Question

In gambling a man first lost 75 percent of his money and then 75 percent of the remaining sum in second venture and again 75 percent of the remaining amount in the third venture.He returned home with only r.S. 2 left.What sum had he at first

Answer 1

Let the original sum of money be y.

He lost 75% of y,

$\sf \: \frac{75}{100} \: \times \: y\: = \: 0.75y$

The second time he lost 75% of the remaining sum.

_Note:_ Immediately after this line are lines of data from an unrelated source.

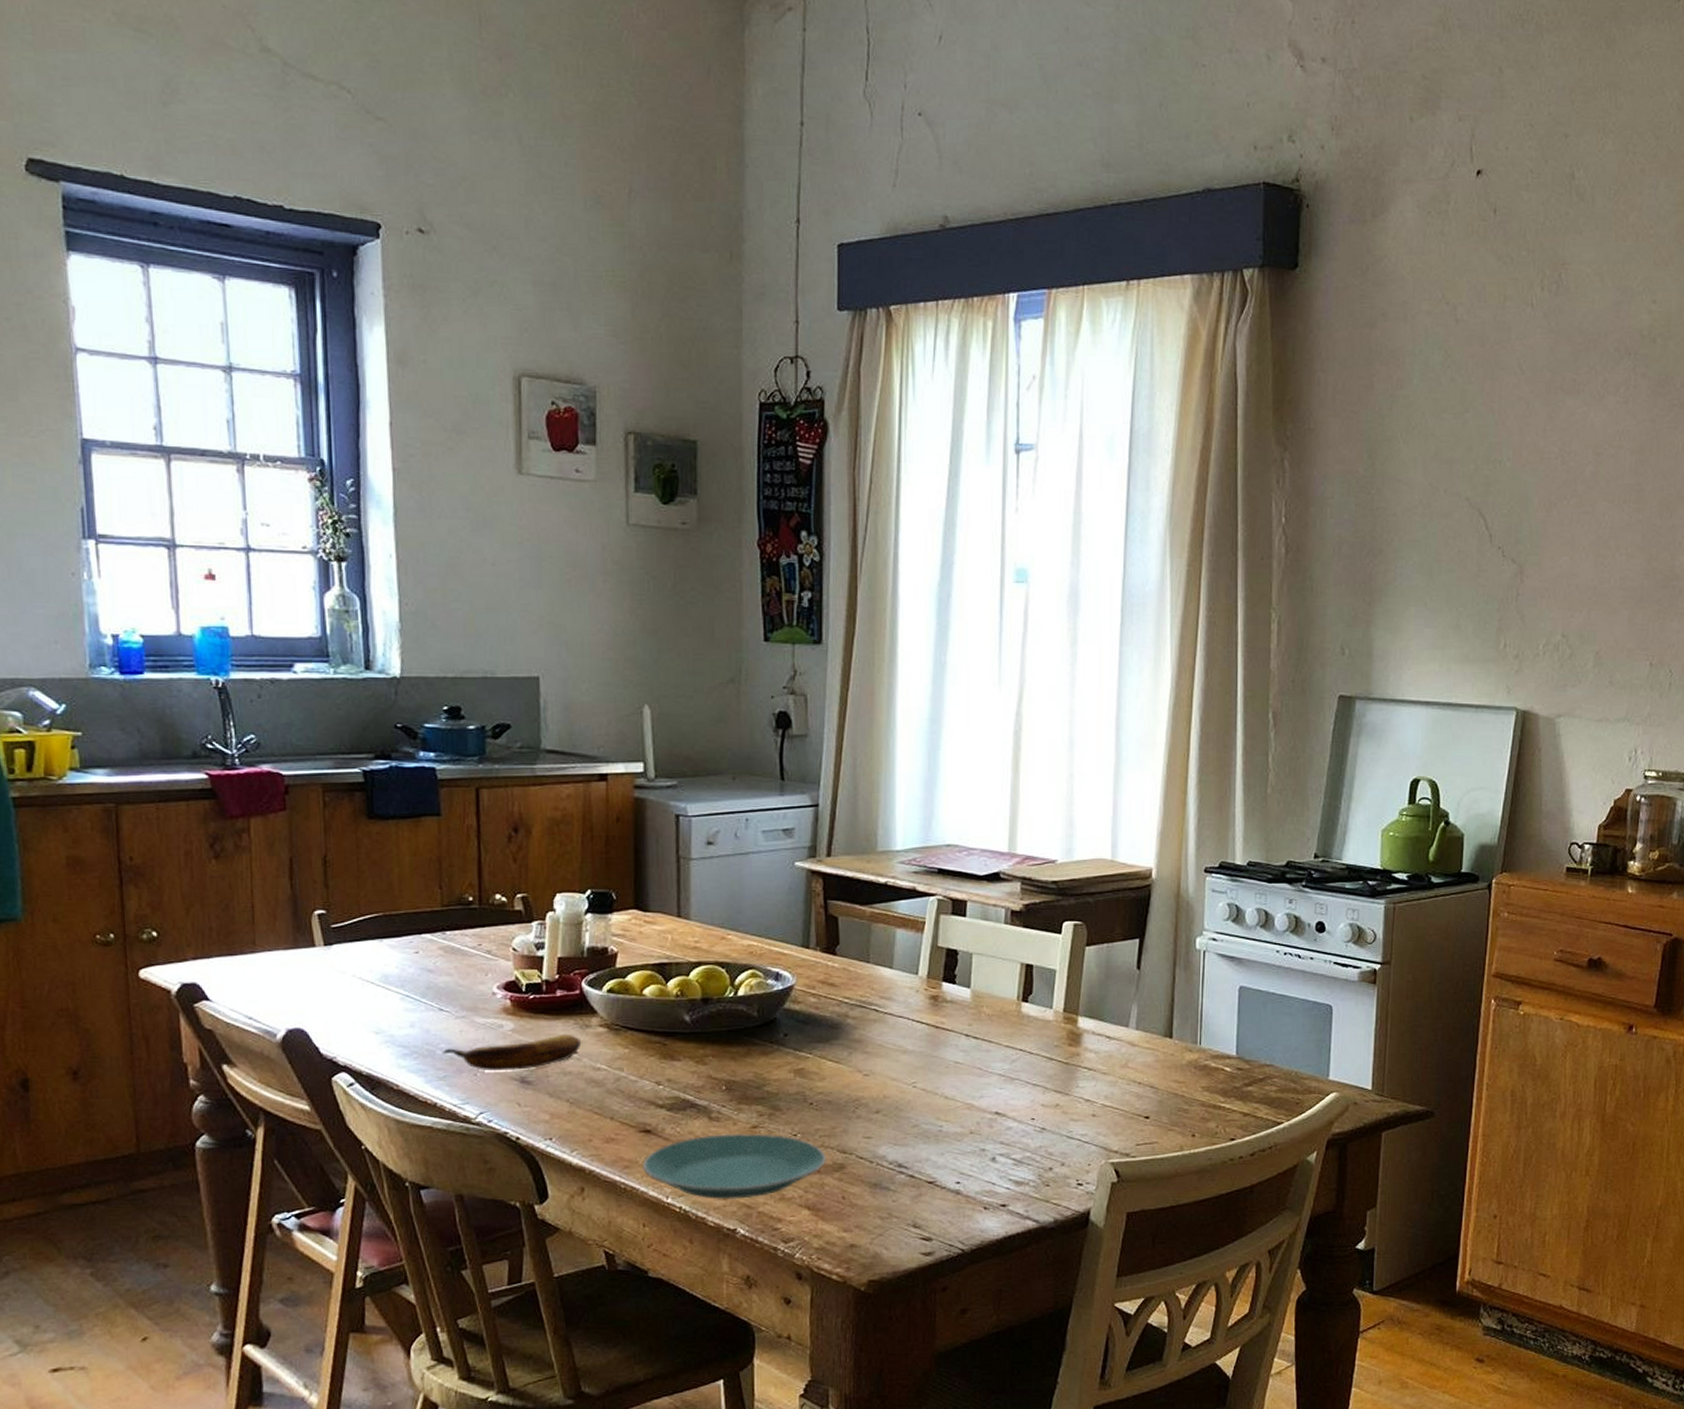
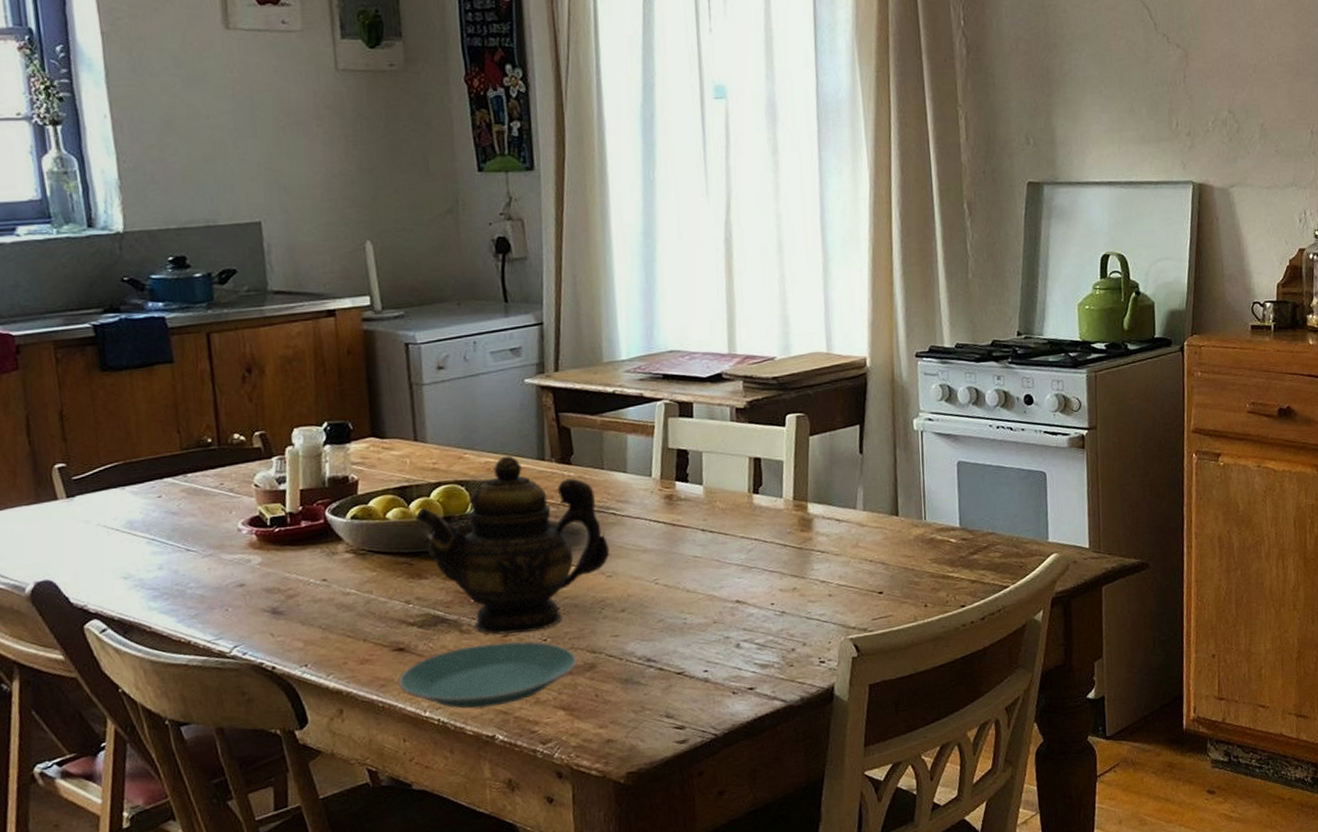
banana: present [442,1034,582,1071] -> none [192,562,330,605]
teapot: none [672,939,869,1126] -> present [415,455,610,635]

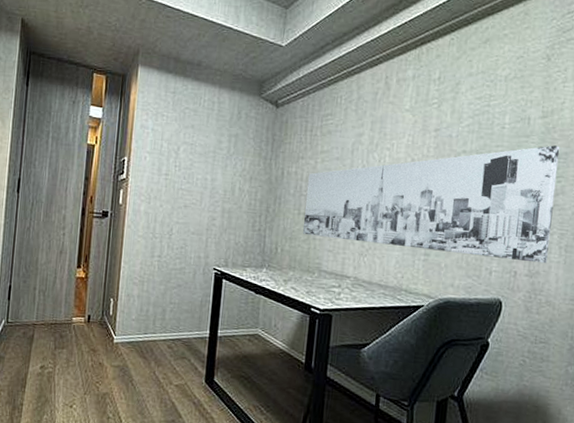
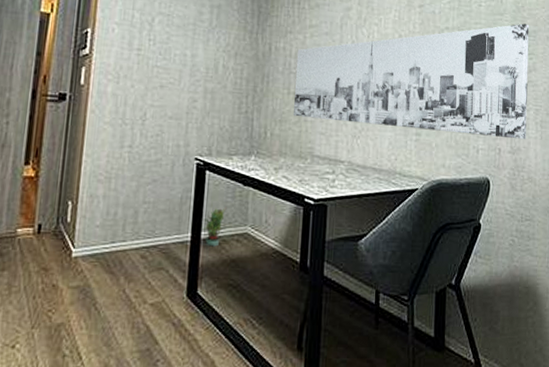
potted plant: none [219,311,241,344] -> present [202,207,227,247]

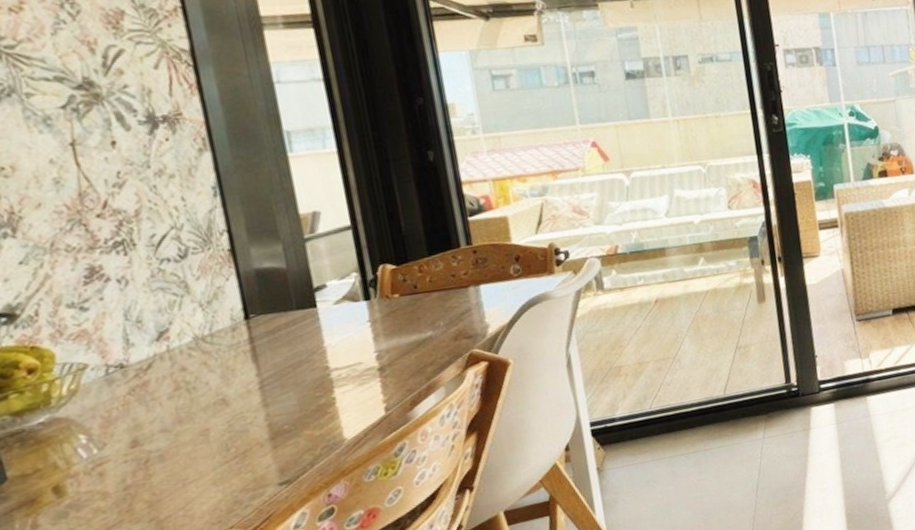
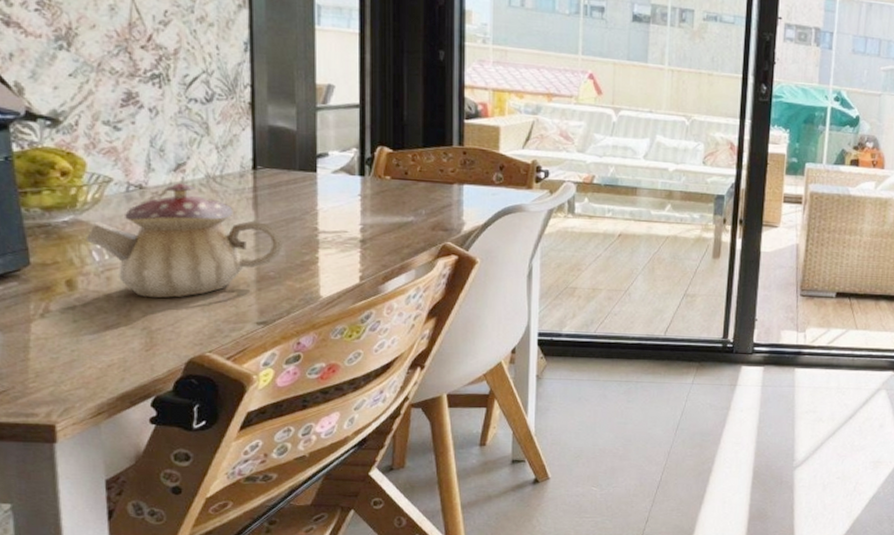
teapot: none [67,351,294,486] -> present [85,182,284,299]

$\sf \: \frac{75}{100} \: (y - 0.75y) \: = \: 0.75(0.25y)$

After second gambling, the amount remaining is equal to

$\sf \: y - 0.75y - 0.75 \times 0.25y \: = \: 0.0625y$

The third time again, 76% of the remaining after second gambling.

$\sf \: \frac{75}{100} \: \times \: (0.0625y) \: = \: 0.0469y$

The remaining amount is equal to 2.

$\sf \: 0.0625y \: - \: 0.0469 \: = \: 2 \\ \\ \sf \: 0.0156y \: = \: 2 \: \: \: \: \: \: \: \: \: \: \: \: \: \: \: \: \: \: \\ \\ \sf \: y \: = \: 128.21 \: \: \: \: \: \: \: \: \: \: \: \: \: \: \: \: \:$

The total amount that he had, in the beginning, is equal to Rs. 128.21.